┌────────

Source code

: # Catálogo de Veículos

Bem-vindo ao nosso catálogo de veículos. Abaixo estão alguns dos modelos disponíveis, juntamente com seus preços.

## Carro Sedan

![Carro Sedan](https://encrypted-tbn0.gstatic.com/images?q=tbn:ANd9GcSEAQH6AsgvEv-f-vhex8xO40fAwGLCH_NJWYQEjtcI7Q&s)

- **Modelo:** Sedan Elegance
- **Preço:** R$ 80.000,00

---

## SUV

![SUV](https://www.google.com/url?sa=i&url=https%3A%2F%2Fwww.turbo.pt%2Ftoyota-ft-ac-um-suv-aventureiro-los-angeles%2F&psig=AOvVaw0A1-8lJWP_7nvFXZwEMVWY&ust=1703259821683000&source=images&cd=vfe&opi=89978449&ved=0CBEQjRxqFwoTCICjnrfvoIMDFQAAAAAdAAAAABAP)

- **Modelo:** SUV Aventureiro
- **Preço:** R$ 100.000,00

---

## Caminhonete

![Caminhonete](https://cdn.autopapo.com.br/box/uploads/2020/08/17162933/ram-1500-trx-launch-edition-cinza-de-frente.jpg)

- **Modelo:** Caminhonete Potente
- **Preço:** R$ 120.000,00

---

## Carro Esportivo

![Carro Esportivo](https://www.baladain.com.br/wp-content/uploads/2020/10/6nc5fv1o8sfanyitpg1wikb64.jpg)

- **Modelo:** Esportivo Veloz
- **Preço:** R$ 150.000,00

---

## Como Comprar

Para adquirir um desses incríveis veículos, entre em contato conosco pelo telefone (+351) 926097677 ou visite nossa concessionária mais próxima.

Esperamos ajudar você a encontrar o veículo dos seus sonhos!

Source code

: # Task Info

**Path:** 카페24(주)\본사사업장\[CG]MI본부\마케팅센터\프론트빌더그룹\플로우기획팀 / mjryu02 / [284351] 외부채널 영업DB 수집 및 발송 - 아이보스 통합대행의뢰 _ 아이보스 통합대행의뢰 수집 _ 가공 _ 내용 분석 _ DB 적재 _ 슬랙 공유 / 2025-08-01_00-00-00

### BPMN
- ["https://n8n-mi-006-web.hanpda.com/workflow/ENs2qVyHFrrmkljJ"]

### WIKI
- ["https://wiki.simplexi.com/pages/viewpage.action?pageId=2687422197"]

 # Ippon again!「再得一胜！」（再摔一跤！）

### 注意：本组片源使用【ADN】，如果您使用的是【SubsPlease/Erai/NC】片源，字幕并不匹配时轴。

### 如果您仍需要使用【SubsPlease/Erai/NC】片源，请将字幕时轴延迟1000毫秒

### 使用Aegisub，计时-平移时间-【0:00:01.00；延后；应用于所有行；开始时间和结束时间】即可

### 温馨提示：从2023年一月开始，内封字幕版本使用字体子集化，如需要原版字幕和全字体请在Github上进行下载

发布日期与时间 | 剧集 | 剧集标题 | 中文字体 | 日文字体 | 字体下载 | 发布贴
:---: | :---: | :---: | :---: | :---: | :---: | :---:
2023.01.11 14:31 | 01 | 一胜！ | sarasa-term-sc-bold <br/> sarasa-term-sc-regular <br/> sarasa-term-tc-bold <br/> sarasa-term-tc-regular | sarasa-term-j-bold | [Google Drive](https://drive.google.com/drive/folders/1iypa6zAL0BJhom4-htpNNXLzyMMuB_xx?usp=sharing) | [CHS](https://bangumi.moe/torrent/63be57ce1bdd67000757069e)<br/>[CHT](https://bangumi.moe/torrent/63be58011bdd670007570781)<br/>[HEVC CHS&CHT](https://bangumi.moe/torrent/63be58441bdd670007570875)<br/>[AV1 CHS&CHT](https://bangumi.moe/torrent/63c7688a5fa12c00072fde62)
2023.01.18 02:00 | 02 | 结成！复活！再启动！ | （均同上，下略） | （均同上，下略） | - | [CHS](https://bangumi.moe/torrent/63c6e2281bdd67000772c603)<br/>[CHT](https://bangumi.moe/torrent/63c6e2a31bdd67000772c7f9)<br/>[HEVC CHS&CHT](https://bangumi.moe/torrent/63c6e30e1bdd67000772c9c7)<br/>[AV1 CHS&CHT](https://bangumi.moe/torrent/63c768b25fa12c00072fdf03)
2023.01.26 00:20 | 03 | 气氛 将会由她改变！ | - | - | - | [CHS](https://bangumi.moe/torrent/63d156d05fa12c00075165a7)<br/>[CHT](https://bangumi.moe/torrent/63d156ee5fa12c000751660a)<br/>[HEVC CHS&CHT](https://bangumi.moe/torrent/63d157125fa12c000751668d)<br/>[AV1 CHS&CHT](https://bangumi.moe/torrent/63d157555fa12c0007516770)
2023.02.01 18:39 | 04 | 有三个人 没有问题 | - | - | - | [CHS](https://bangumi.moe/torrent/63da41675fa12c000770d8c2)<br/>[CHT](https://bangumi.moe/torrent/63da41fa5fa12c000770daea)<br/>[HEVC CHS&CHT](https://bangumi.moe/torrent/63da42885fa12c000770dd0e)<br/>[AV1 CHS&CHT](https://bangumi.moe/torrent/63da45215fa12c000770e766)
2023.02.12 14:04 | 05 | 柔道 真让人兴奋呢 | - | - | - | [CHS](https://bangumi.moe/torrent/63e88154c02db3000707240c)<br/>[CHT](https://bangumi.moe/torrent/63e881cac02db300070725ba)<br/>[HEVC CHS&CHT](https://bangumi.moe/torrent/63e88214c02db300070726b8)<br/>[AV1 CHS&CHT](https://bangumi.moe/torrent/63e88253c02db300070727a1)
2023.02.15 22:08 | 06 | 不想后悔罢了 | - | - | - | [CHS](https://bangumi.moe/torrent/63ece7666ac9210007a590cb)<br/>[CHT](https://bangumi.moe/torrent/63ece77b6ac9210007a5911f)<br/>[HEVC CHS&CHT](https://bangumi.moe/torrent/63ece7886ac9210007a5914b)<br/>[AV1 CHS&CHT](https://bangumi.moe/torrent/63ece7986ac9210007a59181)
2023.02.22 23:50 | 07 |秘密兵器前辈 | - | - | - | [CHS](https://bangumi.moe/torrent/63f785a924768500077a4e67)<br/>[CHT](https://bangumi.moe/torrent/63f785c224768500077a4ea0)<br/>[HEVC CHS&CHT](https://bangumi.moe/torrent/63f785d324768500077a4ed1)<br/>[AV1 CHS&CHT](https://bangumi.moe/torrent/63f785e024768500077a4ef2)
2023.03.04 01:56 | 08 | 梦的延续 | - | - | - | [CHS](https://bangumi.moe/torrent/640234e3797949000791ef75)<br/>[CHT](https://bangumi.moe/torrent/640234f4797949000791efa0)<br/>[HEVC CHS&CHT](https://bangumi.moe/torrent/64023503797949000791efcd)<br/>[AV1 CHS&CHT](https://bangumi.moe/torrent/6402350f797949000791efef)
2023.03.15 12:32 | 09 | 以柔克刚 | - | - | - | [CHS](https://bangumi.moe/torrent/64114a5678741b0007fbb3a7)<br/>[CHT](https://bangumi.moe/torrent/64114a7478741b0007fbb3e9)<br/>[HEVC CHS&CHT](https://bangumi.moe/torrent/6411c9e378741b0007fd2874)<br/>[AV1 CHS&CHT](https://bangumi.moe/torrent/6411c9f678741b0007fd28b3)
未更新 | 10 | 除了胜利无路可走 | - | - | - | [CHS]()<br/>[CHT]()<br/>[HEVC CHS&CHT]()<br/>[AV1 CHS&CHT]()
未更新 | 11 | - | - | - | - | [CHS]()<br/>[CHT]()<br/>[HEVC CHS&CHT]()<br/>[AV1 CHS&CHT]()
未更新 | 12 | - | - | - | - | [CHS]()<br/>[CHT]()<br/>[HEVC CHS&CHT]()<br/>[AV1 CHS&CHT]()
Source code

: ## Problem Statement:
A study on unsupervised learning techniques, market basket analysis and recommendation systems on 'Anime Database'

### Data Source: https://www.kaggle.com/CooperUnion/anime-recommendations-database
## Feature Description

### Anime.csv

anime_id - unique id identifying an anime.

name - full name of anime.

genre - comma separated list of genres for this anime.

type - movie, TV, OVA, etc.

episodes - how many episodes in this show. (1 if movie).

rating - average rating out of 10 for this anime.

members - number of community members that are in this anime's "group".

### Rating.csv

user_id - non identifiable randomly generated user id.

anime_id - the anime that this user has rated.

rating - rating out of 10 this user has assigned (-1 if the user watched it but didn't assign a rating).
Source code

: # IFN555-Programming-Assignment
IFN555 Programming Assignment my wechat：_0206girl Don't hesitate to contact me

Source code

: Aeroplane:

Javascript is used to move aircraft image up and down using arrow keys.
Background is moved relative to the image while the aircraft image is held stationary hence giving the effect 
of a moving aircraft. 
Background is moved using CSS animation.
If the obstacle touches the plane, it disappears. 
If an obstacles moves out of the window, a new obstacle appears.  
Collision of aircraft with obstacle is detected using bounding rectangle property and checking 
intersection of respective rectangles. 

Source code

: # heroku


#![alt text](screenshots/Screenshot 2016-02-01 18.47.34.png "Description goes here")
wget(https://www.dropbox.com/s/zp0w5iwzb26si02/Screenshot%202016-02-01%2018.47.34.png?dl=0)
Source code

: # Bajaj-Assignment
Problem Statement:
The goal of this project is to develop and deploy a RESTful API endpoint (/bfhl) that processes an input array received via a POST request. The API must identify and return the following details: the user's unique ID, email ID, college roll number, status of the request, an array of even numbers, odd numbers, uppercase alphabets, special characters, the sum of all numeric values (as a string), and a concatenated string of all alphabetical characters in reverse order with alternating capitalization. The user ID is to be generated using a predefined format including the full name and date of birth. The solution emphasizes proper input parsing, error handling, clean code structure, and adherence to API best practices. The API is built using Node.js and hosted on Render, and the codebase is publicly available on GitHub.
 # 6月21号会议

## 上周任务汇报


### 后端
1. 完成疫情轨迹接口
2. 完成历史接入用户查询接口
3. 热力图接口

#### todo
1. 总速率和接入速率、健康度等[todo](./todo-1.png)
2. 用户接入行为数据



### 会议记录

└────────

What you will do: Copy the lines of the listing again without any changes, starting at the line containing "## Como Comprar" and ending at the line containing "# Task Info", both lines included.

Exercise output:
## Como Comprar

Para adquirir um desses incríveis veículos, entre em contato conosco pelo telefone (+351) 926097677 ou visite nossa concessionária mais próxima.

Esperamos ajudar você a encontrar o veículo dos seus sonhos!

Source code

: # Task Info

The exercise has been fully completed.